━━ Entries supplied ━━

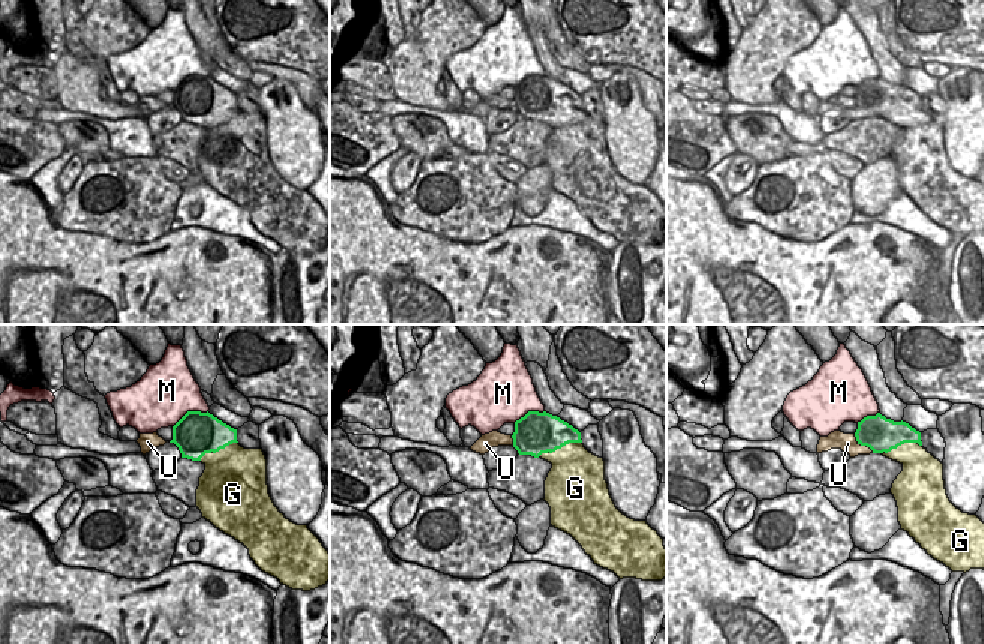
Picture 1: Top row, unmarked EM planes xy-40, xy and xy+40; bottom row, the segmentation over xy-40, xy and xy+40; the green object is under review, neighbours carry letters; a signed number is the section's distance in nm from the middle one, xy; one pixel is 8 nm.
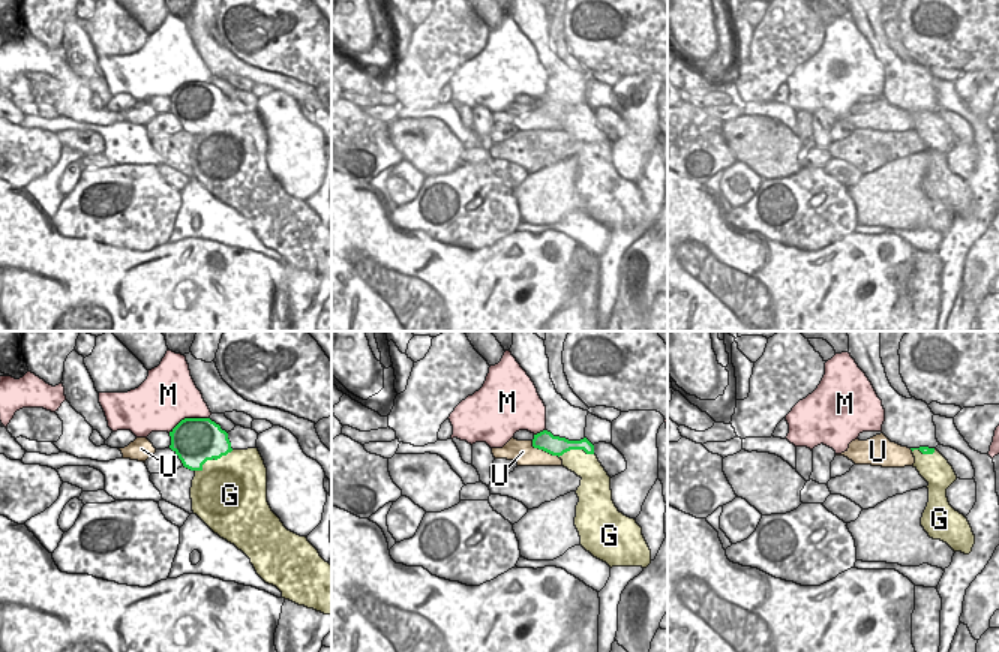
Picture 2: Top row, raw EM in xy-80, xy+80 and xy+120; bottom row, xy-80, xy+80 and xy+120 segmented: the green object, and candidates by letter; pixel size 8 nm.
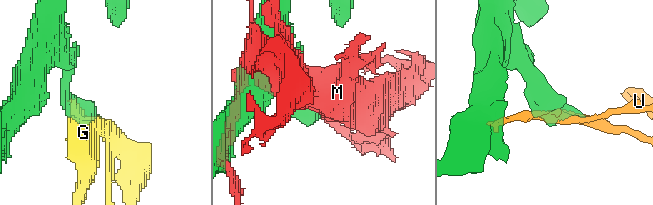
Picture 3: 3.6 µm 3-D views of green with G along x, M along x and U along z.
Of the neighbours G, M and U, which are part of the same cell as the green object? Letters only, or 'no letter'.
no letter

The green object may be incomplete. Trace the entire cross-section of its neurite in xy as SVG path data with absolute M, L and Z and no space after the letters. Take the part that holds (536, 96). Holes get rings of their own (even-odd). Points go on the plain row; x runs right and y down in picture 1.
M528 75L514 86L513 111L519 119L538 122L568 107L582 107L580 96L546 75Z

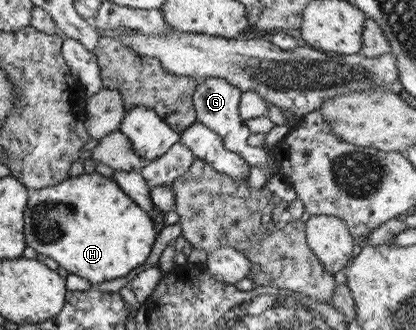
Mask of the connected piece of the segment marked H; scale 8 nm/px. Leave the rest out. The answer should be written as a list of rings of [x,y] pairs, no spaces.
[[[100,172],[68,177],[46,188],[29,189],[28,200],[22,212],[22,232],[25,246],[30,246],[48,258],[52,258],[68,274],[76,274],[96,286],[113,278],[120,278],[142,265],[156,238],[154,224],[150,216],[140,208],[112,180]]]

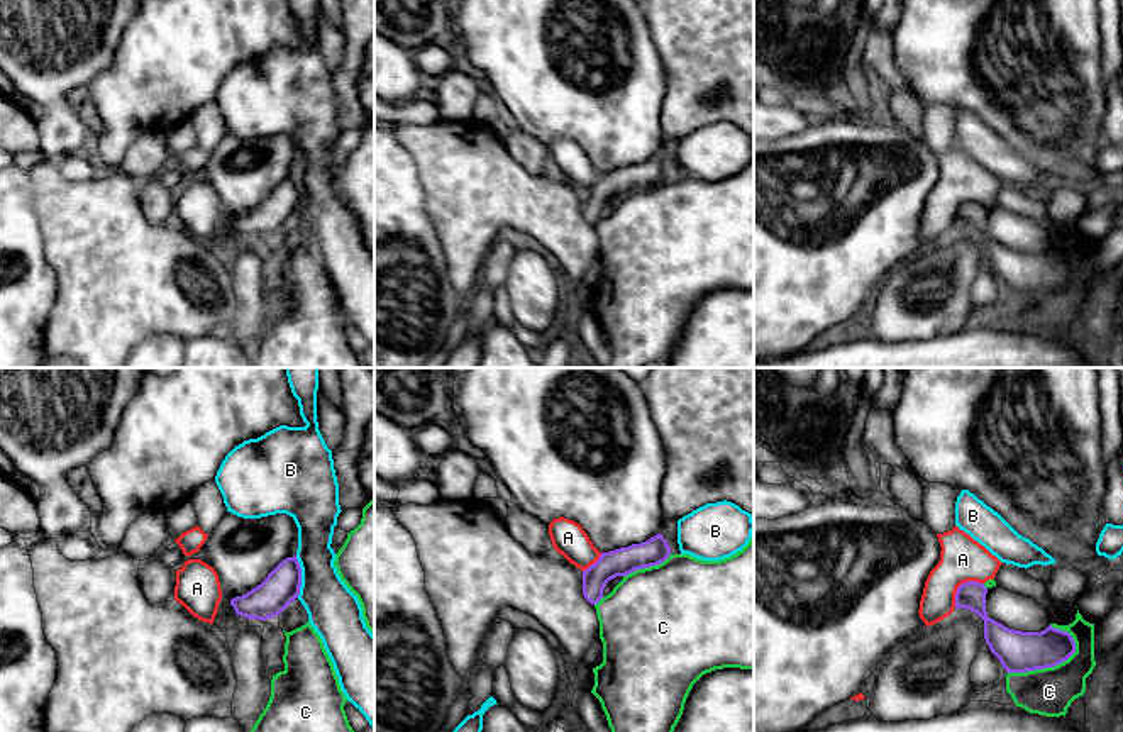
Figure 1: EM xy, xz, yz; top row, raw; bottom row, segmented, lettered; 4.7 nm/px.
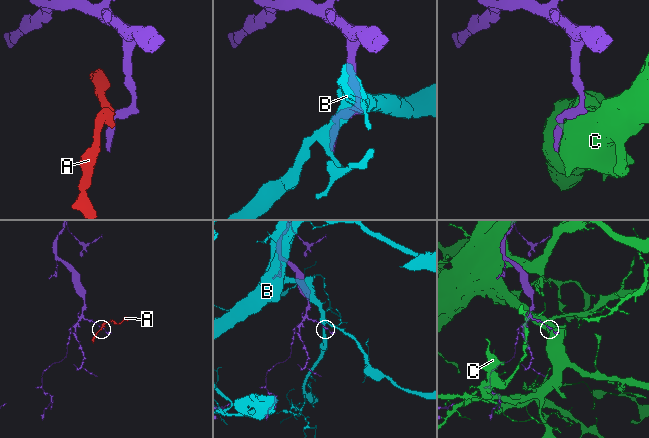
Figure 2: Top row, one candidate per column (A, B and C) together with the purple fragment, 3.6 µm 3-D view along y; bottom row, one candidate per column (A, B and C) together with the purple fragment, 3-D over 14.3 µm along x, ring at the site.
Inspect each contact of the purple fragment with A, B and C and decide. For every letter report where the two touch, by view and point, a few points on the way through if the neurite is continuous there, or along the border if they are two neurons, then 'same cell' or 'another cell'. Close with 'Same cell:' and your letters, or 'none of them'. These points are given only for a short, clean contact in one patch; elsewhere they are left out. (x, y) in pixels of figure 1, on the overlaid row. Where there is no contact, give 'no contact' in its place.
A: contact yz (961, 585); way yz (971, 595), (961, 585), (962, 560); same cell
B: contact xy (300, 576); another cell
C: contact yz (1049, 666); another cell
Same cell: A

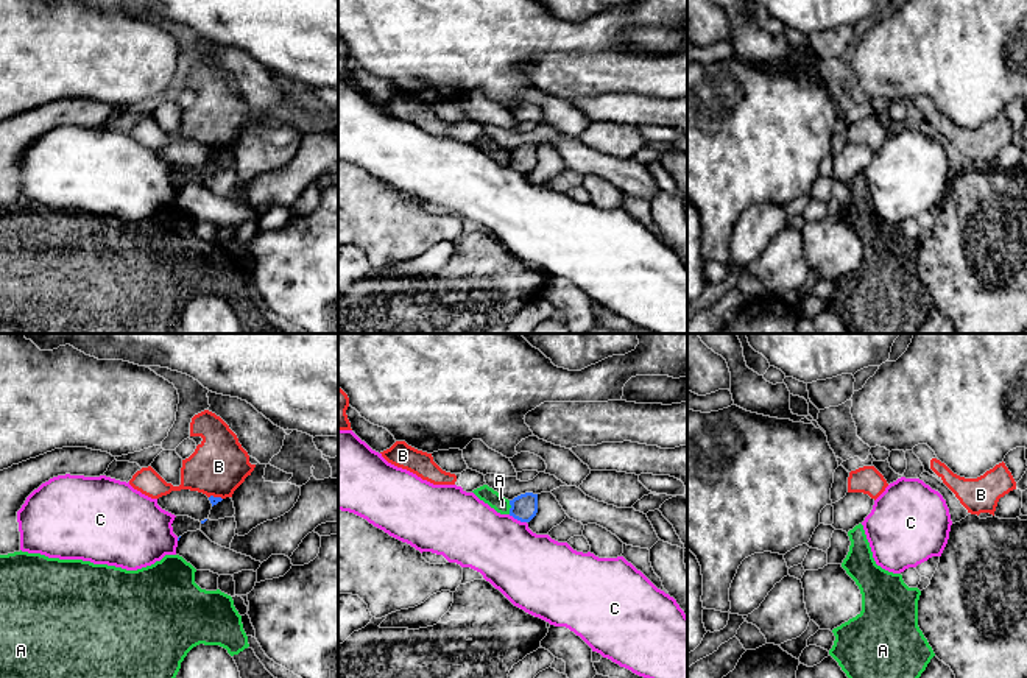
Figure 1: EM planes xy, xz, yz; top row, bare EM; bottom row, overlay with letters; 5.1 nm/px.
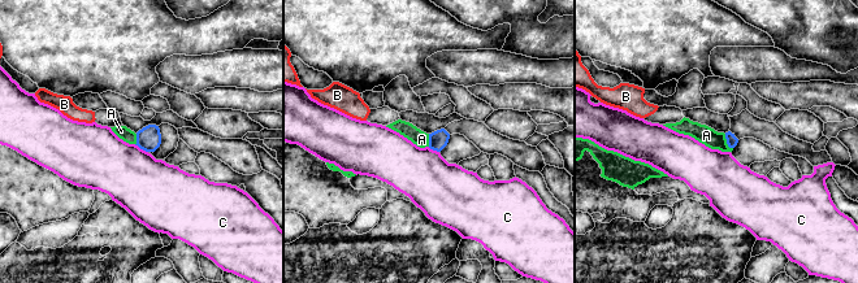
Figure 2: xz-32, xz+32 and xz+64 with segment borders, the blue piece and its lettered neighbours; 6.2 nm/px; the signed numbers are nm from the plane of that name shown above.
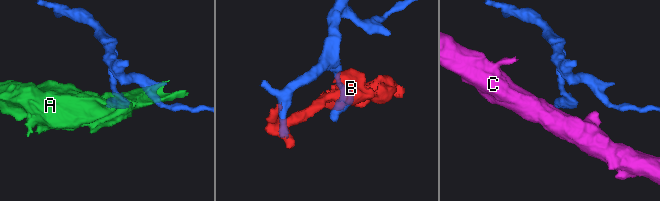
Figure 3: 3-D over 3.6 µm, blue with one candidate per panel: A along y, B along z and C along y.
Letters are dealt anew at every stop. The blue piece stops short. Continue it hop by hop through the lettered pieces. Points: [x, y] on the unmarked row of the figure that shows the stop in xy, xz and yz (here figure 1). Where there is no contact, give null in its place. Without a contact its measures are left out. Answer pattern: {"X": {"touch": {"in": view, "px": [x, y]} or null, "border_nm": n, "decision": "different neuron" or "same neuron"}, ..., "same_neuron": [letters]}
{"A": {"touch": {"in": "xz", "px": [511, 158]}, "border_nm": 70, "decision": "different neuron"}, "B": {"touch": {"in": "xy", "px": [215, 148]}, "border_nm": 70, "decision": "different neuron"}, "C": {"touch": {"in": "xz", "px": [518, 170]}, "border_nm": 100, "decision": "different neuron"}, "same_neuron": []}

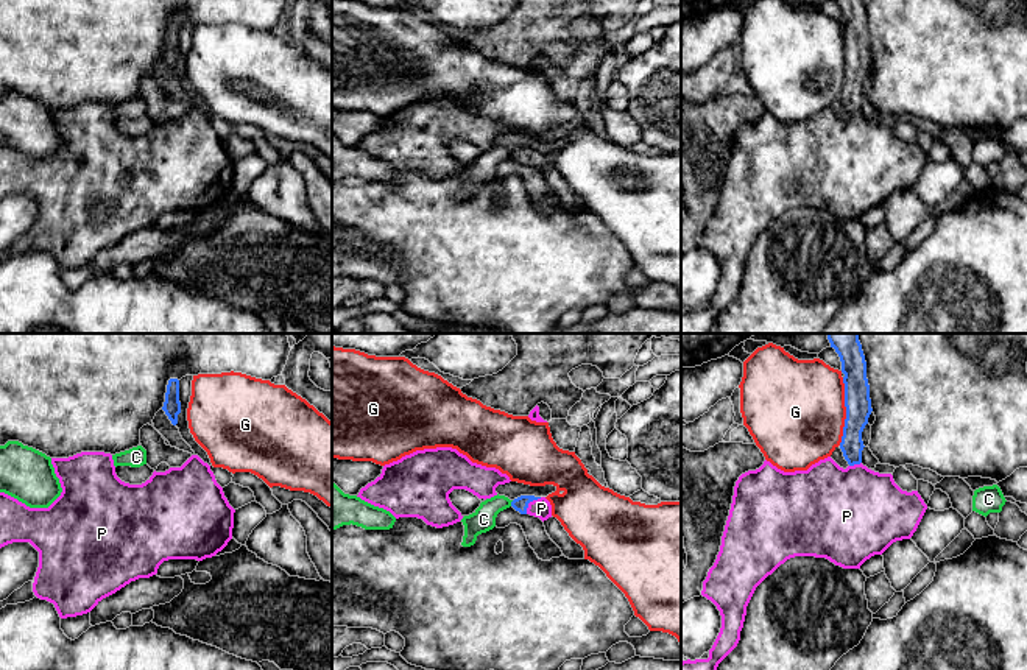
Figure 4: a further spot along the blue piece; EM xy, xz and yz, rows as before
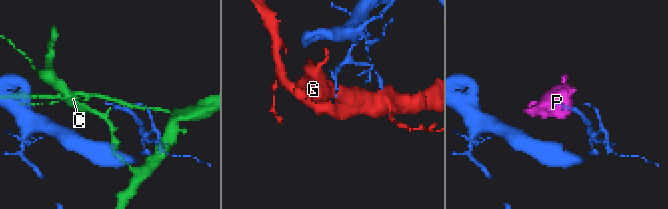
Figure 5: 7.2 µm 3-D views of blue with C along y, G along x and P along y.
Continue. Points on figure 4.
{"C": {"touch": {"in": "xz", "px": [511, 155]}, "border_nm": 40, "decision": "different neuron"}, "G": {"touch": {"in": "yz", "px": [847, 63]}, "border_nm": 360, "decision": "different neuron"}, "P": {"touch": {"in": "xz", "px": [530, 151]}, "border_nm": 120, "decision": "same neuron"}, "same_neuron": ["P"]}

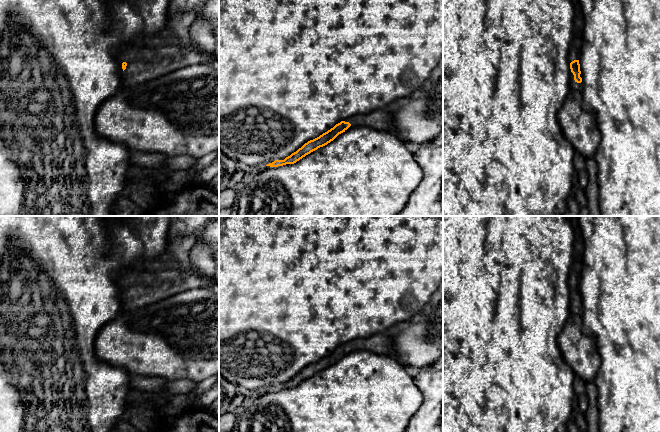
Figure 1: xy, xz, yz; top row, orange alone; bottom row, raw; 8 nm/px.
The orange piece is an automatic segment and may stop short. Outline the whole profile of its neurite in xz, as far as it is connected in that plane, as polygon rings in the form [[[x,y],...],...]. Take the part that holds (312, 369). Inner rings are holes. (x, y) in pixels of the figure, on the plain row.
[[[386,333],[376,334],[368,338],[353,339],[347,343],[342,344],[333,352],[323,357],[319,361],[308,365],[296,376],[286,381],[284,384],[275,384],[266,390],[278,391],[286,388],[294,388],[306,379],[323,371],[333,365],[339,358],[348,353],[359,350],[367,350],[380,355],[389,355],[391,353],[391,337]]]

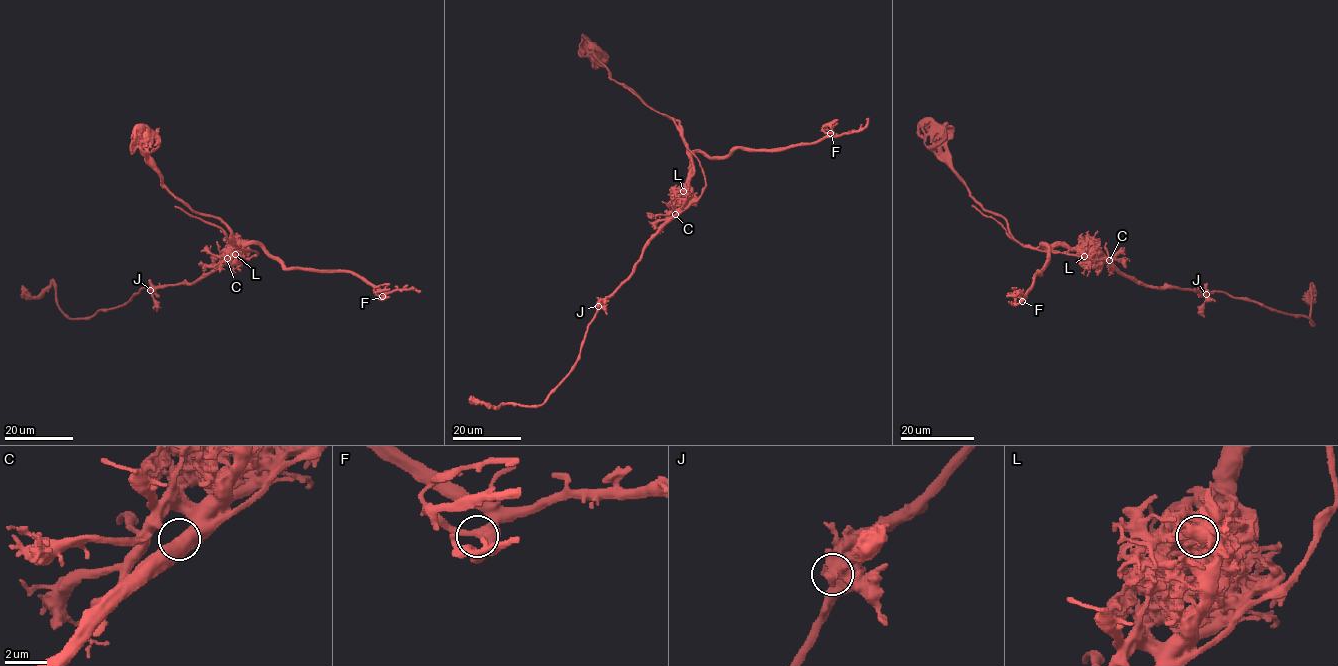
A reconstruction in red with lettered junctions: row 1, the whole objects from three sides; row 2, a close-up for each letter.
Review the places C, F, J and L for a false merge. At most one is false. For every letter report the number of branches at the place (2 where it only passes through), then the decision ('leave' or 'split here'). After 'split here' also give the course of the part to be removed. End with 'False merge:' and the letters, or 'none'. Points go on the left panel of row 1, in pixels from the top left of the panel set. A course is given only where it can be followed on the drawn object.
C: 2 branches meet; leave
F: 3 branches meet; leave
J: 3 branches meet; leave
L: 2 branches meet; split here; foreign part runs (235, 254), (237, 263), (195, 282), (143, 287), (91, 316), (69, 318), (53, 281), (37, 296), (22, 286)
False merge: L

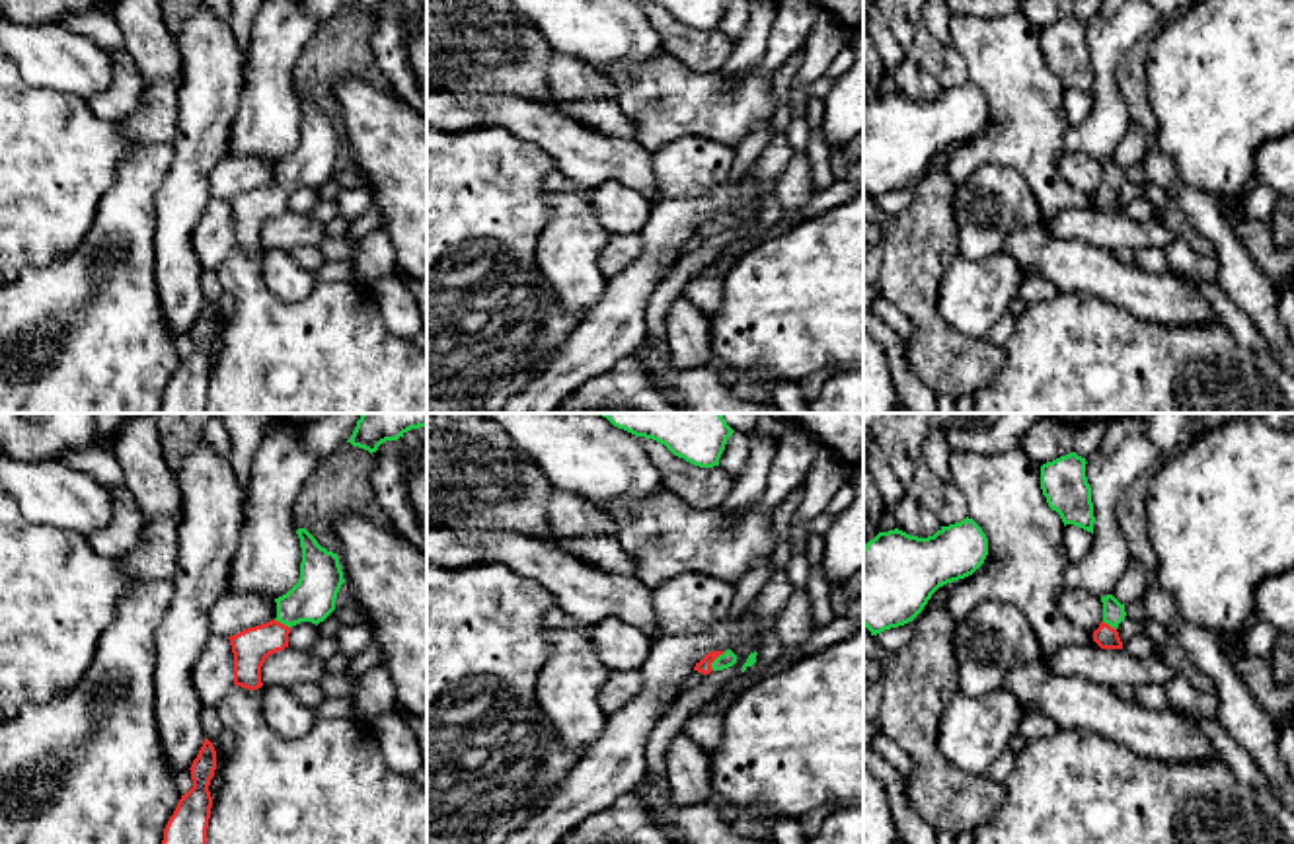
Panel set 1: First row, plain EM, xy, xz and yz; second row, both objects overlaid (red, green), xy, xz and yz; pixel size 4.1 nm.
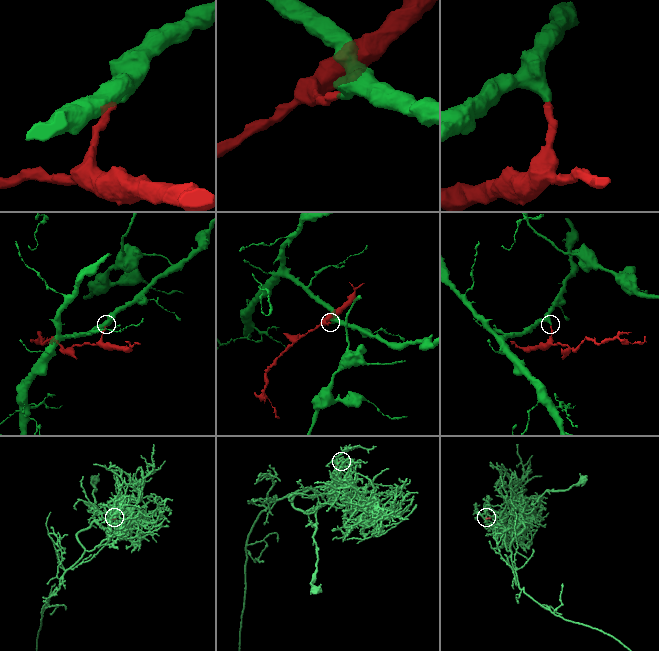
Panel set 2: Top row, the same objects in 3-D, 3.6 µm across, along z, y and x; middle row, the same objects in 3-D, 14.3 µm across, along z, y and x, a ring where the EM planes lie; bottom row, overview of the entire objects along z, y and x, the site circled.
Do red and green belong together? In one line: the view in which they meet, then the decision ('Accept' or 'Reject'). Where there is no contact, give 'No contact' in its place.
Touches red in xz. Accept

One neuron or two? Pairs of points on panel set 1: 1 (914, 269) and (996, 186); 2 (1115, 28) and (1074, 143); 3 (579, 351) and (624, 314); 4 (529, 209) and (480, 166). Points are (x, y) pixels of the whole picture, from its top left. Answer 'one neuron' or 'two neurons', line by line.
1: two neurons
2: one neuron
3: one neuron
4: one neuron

━━━

*Problem details*
What lines above contain the word "segmented"? Return each such line.

*Solved problem*
Picture 2: Top row, raw EM in xy-80, xy+80 and xy+120; bottom row, xy-80, xy+80 and xy+120 segmented: the green object, and candidates by letter; pixel size 8 nm.
Figure 1: EM xy, xz, yz; top row, raw; bottom row, segmented, lettered; 4.7 nm/px.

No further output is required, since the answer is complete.